At home in the Bay Area, Forrest Day appears to be the Next Big Thing. His band and its unique, crowd-friendly sound sells out some of the biggest venues in San Francisco (The Independent, Slim’s) and most of the area’s major papers—The Chronicle, Bay Guardian and SF Weekly—have published glowing reviews.

But when Day steps outside of his realm of success to play shows at more modest venues on tours along the West Coast (much as he will at Chico’s Café Coda on Saturday, Feb. 18), his band is just another up-and-comer trying to build a following, a dozen or so audience members at a time.

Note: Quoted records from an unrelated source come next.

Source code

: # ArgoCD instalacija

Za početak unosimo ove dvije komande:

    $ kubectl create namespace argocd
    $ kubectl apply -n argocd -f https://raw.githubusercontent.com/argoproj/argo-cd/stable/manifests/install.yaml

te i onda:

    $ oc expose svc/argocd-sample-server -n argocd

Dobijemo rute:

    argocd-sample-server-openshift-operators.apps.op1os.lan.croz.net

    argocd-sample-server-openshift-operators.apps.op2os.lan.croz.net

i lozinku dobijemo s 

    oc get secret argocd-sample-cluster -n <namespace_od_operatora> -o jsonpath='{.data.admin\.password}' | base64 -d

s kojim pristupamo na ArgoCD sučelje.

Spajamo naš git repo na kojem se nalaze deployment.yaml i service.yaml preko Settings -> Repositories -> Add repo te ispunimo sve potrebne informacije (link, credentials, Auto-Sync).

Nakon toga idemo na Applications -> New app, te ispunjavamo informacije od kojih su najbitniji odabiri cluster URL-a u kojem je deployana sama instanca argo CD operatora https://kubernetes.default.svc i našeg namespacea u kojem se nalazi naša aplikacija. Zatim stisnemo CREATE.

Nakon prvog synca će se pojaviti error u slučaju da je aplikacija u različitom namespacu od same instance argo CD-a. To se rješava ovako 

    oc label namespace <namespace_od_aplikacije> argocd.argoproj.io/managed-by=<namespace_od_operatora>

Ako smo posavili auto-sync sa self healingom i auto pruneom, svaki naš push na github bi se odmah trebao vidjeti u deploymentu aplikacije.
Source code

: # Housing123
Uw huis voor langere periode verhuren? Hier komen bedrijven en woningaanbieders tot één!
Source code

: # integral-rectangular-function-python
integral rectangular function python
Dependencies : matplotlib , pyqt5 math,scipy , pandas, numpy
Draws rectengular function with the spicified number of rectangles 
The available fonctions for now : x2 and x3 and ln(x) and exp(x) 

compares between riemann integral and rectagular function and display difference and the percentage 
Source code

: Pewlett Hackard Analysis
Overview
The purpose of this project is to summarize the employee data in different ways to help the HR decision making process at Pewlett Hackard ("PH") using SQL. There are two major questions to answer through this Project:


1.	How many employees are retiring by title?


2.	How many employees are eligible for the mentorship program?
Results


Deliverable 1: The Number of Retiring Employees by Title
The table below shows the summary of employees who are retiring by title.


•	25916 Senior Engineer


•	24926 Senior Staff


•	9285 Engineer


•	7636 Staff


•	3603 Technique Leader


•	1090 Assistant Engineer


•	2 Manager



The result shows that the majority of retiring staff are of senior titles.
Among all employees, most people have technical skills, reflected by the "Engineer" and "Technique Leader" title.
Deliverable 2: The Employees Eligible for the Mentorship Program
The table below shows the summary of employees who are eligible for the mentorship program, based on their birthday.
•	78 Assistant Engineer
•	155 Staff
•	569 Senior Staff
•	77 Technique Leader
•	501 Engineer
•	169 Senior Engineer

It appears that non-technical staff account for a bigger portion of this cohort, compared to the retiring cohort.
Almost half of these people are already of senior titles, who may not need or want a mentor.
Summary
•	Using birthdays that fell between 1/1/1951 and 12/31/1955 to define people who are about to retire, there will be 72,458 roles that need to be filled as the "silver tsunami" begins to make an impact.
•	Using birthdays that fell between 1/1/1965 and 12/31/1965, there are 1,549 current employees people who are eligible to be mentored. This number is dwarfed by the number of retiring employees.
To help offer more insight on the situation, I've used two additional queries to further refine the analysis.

“It is a dose of reality and it happens all the time,” Day said during a recent phone interview. “It’s fun to go play the place where people know us and they’re screaming the lyrics out and dancing, and the next day we’ll be in some town where nobody knows us. Obviously, the majority of the world doesn’t know who we are.”

Appropriately enough for someone deserving an introduction, Forrest Day’s self-titled debut album (released through Ninth Street Opus late last year) is mostly about himself, touching on deeply personal themes of paranoia, confusion and self-medication.

“I’m really a self-absorbed person,” Day said. “I write about what I feel and think, so if it sounds autobiographical, it is.”

Through a mix of impressively dexterous rapping and traditional-ish soul singing, we are given an inside look at an intriguing persona. Day’s music is at once engaging and disquieting—even as you’re compelled to bob your head or tap your feet, you are aware of distinctly dark undertones.

A good example is the album’s lead single, “Sleepwalk,” an infectiously catchy (yet haunting) track that alternates between surreal, airily sung verses and more punctual, jarring choruses set to a hip-hop loop. The song relates what it’s like to suddenly wake from a dream in an unfamiliar place, a circumstance Day regularly experiences during his reoccurring sleepwalking episodes.

“I’ll wake up injured or on random floors,” he said. “I’ve elbowed a hole in a wall, I’ve woken up with a cracked rib, I’ve slammed my head through a window. Yeah, all kinds of crazy shit.”

Day’s first musical forays began in elementary school, where he played jazz saxophone, but he didn’t write his own music until he was a teenager experimenting on the piano.

“I took jazz reasonably far,” he said. “Piano made it easier to write songs, because when you get into it as a jazz soloist you really have to understand chords, and those are the skills you really hone as a sax player. When I turned that into playing chords on the piano, it made my whole chord IQ much higher.”

It was around that same time he started singing and found he had a naturally soulful voice, but was unable to break from that mold until he started drawing influence from early Jay-Z records and independent rappers like Atmosphere’s Slug.

“It’s not even what I wanted to sound like, it’s just how I sounded,” he said of his singing voice. “Then I got more and more into hip-hop, and there were periods where I wanted to be a rapper. The rhythm and freedom in a good vocal flow in hip-hop is just unbeatable, so I had to incorporate it into my singing.”

Day, now 31, has stayed true to his many influences and created something original and exciting, a project that seems poised for bigger success. Although he welcomes such a possibility, he doesn’t plan to tackle a national tour anytime soon.

“I really just want to focus on California and build up our fan base here, and we’ll spread out naturally,” he said. “I’ve decided to not take on the whole country—it’s too tiring and it doesn’t make much sense anymore.”